Diejenigen, die Bürger der Schweiz werden wollen, werden seit Januar 2018 strengere Anforderungen stellen. Das neue Bundesgesetz über die Nationalität zählt zu den gesetzlichen Änderungen, die im nächsten Jahr wirksam werden. In der Zukunft sind nur Einwanderer, die eine Aufenthaltsgenehmigung haben, C [...]
Diejenigen, die Bürger der Schweiz werden wollen, werden seit Januar 2018 strengere Anforderungen stellen.
Das neue Bundesgesetz über die Nationalität zählt zu den gesetzlichen Änderungen, die im nächsten Jahr wirksam werden.
In der Zukunft haben nur Einwanderer, die Aufenthaltsgenehmigungen C haben, die Möglichkeit, sich zu bewerben.
Die strengsten Kriterien gelten für die Sprache: Die Kandidaten müssen ihre Fähigkeit in einer der nationalen Sprachen der Schweiz auf einem Schreibtest nachweisen.
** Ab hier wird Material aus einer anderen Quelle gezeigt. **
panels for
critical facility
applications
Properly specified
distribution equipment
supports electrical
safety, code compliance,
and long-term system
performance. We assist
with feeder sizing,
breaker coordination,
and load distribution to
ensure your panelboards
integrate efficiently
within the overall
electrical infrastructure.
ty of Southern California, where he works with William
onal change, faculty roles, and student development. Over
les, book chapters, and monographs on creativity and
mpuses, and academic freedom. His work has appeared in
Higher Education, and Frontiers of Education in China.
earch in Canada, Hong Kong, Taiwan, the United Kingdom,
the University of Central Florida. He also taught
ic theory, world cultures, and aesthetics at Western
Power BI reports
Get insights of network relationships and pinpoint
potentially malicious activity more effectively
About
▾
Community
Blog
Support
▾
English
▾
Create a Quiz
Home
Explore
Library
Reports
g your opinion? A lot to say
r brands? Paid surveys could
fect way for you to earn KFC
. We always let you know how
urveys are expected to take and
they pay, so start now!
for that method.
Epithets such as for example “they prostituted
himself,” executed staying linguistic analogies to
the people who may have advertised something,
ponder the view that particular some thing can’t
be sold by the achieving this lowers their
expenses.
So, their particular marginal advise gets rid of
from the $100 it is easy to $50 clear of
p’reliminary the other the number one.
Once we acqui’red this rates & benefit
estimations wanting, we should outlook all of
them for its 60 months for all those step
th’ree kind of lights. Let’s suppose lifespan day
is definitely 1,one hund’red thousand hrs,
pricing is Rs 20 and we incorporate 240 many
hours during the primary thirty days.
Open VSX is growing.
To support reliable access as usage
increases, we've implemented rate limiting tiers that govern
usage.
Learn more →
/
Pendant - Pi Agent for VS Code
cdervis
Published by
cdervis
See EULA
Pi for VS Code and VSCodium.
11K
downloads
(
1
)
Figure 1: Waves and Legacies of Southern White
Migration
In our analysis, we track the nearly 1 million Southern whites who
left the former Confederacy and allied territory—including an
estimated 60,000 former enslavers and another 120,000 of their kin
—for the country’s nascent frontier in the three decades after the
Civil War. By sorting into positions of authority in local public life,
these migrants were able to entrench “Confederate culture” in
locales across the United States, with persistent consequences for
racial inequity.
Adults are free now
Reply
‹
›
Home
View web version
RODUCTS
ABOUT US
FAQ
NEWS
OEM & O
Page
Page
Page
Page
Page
Bisher gab es keine Übereinstimmung bei der Sprachprüfung, mit vielen Kantonen der französischsprachigen Region, die ausschließlich auf Sprachkenntnissen basieren.
Die sprachlichen Fähigkeiten der Kandidaten werden nach einem Interview mit der Gemeinde oder dem kantonalen Ausschuss”, Christophe Maillard, Chef des Kantons für Naturisierungsdienstleistungen in Fribourg, verstanden.
Das neue Gesetz formalisiert die Anforderungen an die Sprache, mit Kandidaten, die A2-Ebene des Schreibens und B1 in der Rede zu demonstrieren, nach dem gemeinsamen europäischen Sprachrahmen.
Kantone können Kriterien noch mehr erhöhen, wenn sie wollen. Die Regierung des Kantons Thurguau hatte im November beschlossen, dass Bewerber für die Staatsbürgerschaft die B2-Ebene in Rede haben. Sprachtests werden in akkreditierten Schulen durchgeführt, gemäß “Le Mattin”, Broadcast Albinfo.ch.
Die Kosten einer Bewerbung werden maximal 250 Franken betragen.
Kandidaten, deren Muttersprache eine der nationalen Sprachen der Schweiz ist, oder die seit fünf Jahren in einer dieser Sprachen studiert haben, müssen nicht den Test eingeben.
Eine Änderung wird im Gesetz über soziale Güter sein. Bisher waren Bewerber, die von Social Goodness profitiert hatten, von der Möglichkeit befreit, sich für die Staatsbürgerschaft zu bewerben. Bis Januar wird die Möglichkeit für diejenigen erweitert, die diese Gesellschaft in drei Jahren vor der Bewerbung erhalten haben. Außer wenn diese Vorteile vollständig zurückgezahlt werden.
Ein weiterer wichtiger Schritt unter Berücksichtigung ist die Forderung nach Staatsbürgerschaft auf 10 Jahre in der Schweiz zu sinken, nicht 12 bis jetzt.